Ihr Unternehmen kann jetzt Maßnahmen ergreifen, um sich auf die Änderungen am Ende der Übergangszeit vorzubereiten, wenn Großbritannien seine neuen Beziehungen zur EU aufnimmt. Nutzen Sie die Brexit-Checkliste der IHK’s, welche Unternehmern die einzelnen Handlungsfelder aufzeigt.
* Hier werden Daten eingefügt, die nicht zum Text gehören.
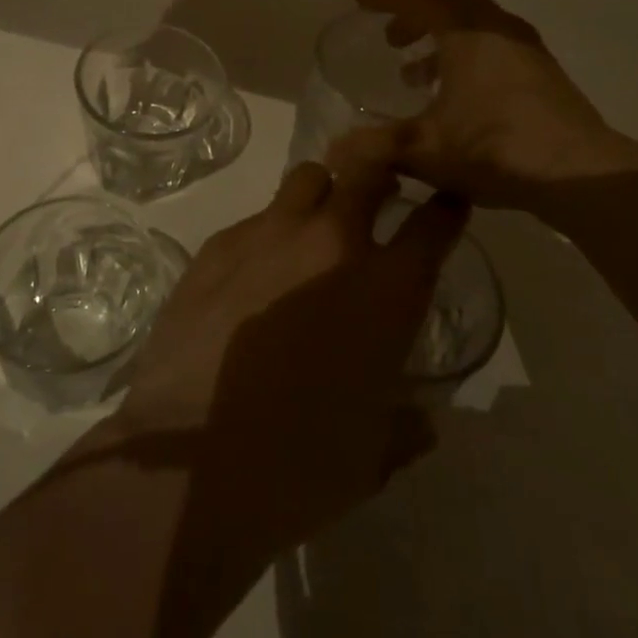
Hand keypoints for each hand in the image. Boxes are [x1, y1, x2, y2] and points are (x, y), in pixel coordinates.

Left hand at [109, 158, 469, 557]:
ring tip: (314, 230)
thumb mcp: (372, 457)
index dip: (446, 208)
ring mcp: (269, 235)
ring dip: (323, 195)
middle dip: (382, 176)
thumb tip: (423, 420)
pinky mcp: (218, 245)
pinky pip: (257, 218)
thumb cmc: (298, 466)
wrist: (190, 464)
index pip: (433, 223)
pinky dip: (270, 233)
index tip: (447, 205)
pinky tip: (254, 276)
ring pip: (309, 178)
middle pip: (368, 170)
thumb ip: (407, 427)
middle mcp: (331, 244)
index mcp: (384, 289)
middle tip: (379, 199)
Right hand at [334, 0, 637, 209]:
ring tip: (418, 74)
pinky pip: (496, 42)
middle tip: (393, 39)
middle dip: (416, 13)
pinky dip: (469, 52)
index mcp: (466, 32)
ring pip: (476, 21)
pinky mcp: (544, 71)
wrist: (578, 173)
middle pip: (450, 0)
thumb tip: (334, 154)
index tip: (361, 3)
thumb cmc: (495, 149)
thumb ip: (376, 147)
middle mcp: (497, 28)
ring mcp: (526, 47)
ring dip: (443, 36)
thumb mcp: (425, 150)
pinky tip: (461, 94)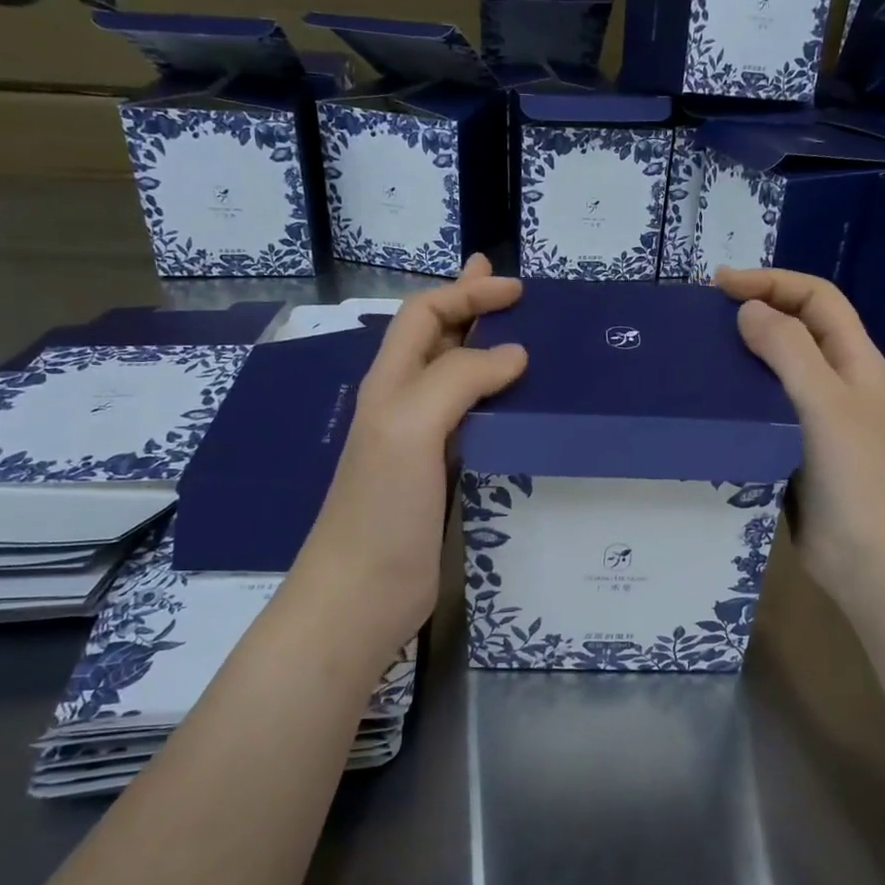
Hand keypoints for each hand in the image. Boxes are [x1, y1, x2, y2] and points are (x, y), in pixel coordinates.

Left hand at [289, 255, 526, 653]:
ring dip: (483, 350)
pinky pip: (471, 421)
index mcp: (390, 384)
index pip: (424, 315)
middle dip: (469, 307)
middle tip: (510, 290)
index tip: (517, 291)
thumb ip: (458, 380)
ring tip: (522, 340)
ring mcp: (420, 442)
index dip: (466, 294)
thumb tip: (514, 354)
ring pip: (454, 378)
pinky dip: (494, 399)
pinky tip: (516, 407)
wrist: (362, 594)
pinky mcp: (439, 476)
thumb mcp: (411, 428)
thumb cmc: (382, 508)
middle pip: (435, 339)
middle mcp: (403, 404)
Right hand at [714, 266, 884, 610]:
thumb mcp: (823, 402)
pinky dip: (736, 397)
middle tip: (702, 318)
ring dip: (740, 356)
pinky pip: (761, 409)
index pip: (815, 298)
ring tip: (697, 356)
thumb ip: (788, 350)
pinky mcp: (791, 448)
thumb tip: (748, 310)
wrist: (865, 556)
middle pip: (794, 328)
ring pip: (774, 370)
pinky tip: (707, 404)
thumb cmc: (852, 474)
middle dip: (753, 312)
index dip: (772, 282)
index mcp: (853, 359)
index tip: (721, 285)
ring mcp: (813, 417)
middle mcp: (834, 381)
Ab 1.1.2021 wird Großbritannien im Rahmen eines „harten Brexit“ aus der EU ausscheiden.
Wenn Sie als Anwender der Sage 100 heute Kunden in Großbritannien haben, bedeutet das, dass Sie ab dem Austritt eine Reihe von Änderungen vornehmen müssen.
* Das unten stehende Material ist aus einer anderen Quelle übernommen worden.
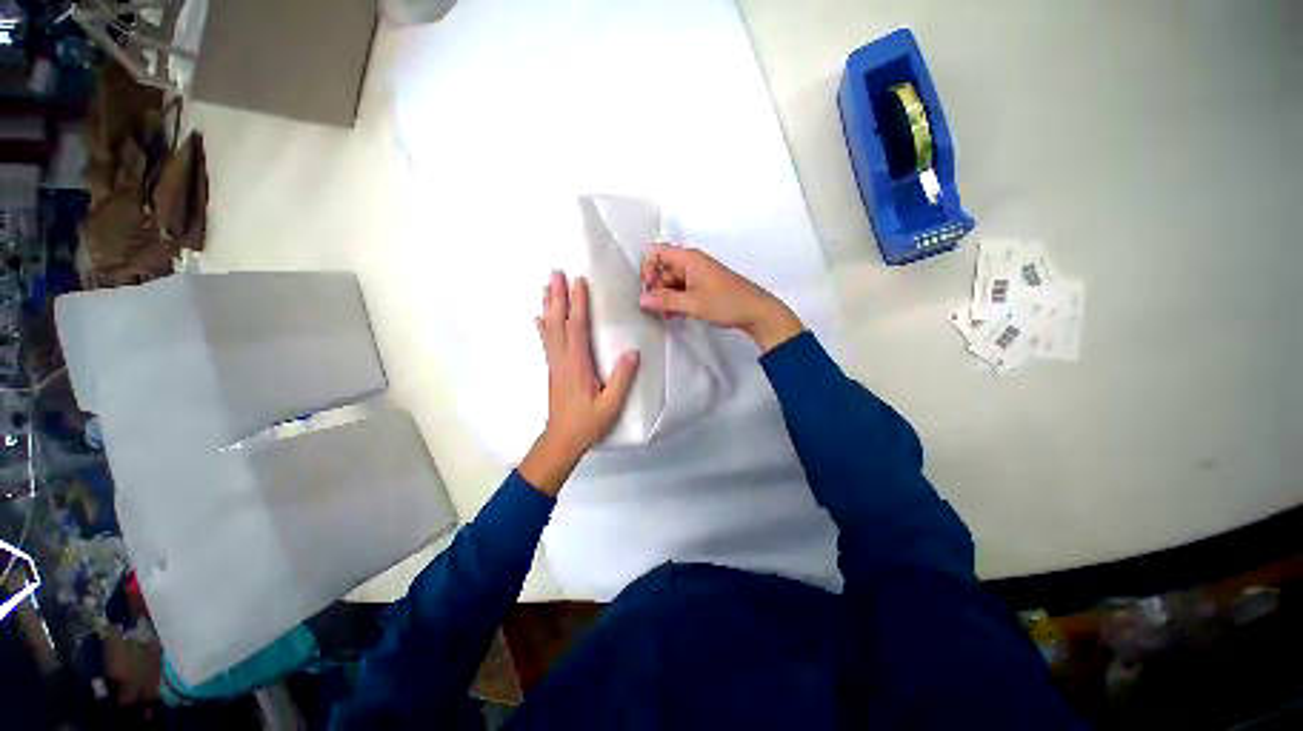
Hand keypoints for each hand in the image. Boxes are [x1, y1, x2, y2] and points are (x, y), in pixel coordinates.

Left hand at [519, 270, 639, 495]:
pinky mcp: (553, 369)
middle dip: (557, 297)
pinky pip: (546, 342)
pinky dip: (542, 326)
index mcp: (577, 365)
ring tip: (547, 286)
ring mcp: (555, 364)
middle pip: (557, 323)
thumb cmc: (587, 423)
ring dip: (548, 306)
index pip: (576, 328)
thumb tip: (632, 352)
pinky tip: (538, 317)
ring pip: (548, 330)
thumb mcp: (610, 405)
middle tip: (555, 272)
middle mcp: (562, 360)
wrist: (561, 440)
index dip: (577, 304)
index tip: (579, 282)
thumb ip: (622, 379)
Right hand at [638, 243, 804, 351]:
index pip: (657, 252)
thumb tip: (641, 299)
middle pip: (662, 271)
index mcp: (688, 259)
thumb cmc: (725, 303)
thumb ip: (665, 301)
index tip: (648, 289)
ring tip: (666, 315)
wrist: (756, 312)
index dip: (647, 268)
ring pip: (671, 284)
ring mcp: (696, 277)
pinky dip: (675, 302)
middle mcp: (690, 264)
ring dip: (665, 299)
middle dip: (656, 289)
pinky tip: (674, 316)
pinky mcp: (702, 289)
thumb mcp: (693, 303)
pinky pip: (681, 292)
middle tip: (655, 310)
Neben den Einstellungen der Besteuerung im Kundenstamm, müssen Sie auch eine Zoll-Ausfuhrerklärung erstellen, bevor Sie Waren nach Großbritannien liefern können.

Großbritannien ist ab Januar 2021 ein „Drittland“, das, sofern kein Präferenzabkommen vereinbart wird, auch Einfuhrzölle auf Waren aus der EU erhebt. Selbst wenn ein solches Präferenzabkommen (wie mit der Schweiz oder der Türkei) vereinbart wird, muss dennoch jede Ausfuhr angemeldet und genehmigt werden. Für die Sage 100 Cloud/Office Line stehen ihnen zur Unterstützung der Zollformalitäten unsere Schnittstellen zur Software der Bex Components AG, Software-Spezialist für Export- und Zollmanagementsysteme, zur Verfügung: 

Müssen Sie als Unternehmen Langzeit-Lieferantenerklärungen für das Jahr 2021 erstellen/anfordern dann sind Kunden bzw. Lieferantenn, die ihren Hauptsitz im Vereinigten Königreich haben, ausgenommen.

Ebenfalls dürfen Vormaterialien aus GB nicht mehr als Vormaterialien mit Ursprung in die Kalkulation einfließen. Daher könnte sich der präferenzielle Status Ihrer Ware ändern.
Bitte beachten Sie in diesem Zusammenhang auch Ihre automatisierten Prozesse (Stichwort: automatische Verlängerung von LLEs und LLEfKs).
Hier finden Sie unsere Brexit Hanlungsanweisungen Genesys!

 Innerhalb der Sage 100 Cloud/Office Line ist die Besteuerungsart im Kundenstamm zum Austrittstermin auf die für Drittländer vorgesehene Einstellung „Export“ umzustellen.

Brexit Sage100

Damit erfolgen die Buchungen von Belegen auf einen Steuercode, der nicht mehr zum Ausweis auf der zusammenfassenden Meldung führt. Somit werden auch die Umsatzsteueridentifikationsnummern beginnend mit “GB” obsolet und sind stichtagsbezogen aus den GB-Kontokorrenten zu entfernen, da dieses Merkmal der Unternehmereigenschaft nur im Unionsrecht eine Funktion hat. Sofern in den Kontokorrentstammdaten unterschiedliche Sammelkonten hinterlegt wurden, die die Forderungs- bzw. Verbindlichkeitssalden nach Gebieten differenzieren, sind in diesen Fällen neue Kunden bzw. Lieferanten anzulegen, da bereits gebuchte Sammelkonten nachträglich nicht mehr geändert werden können.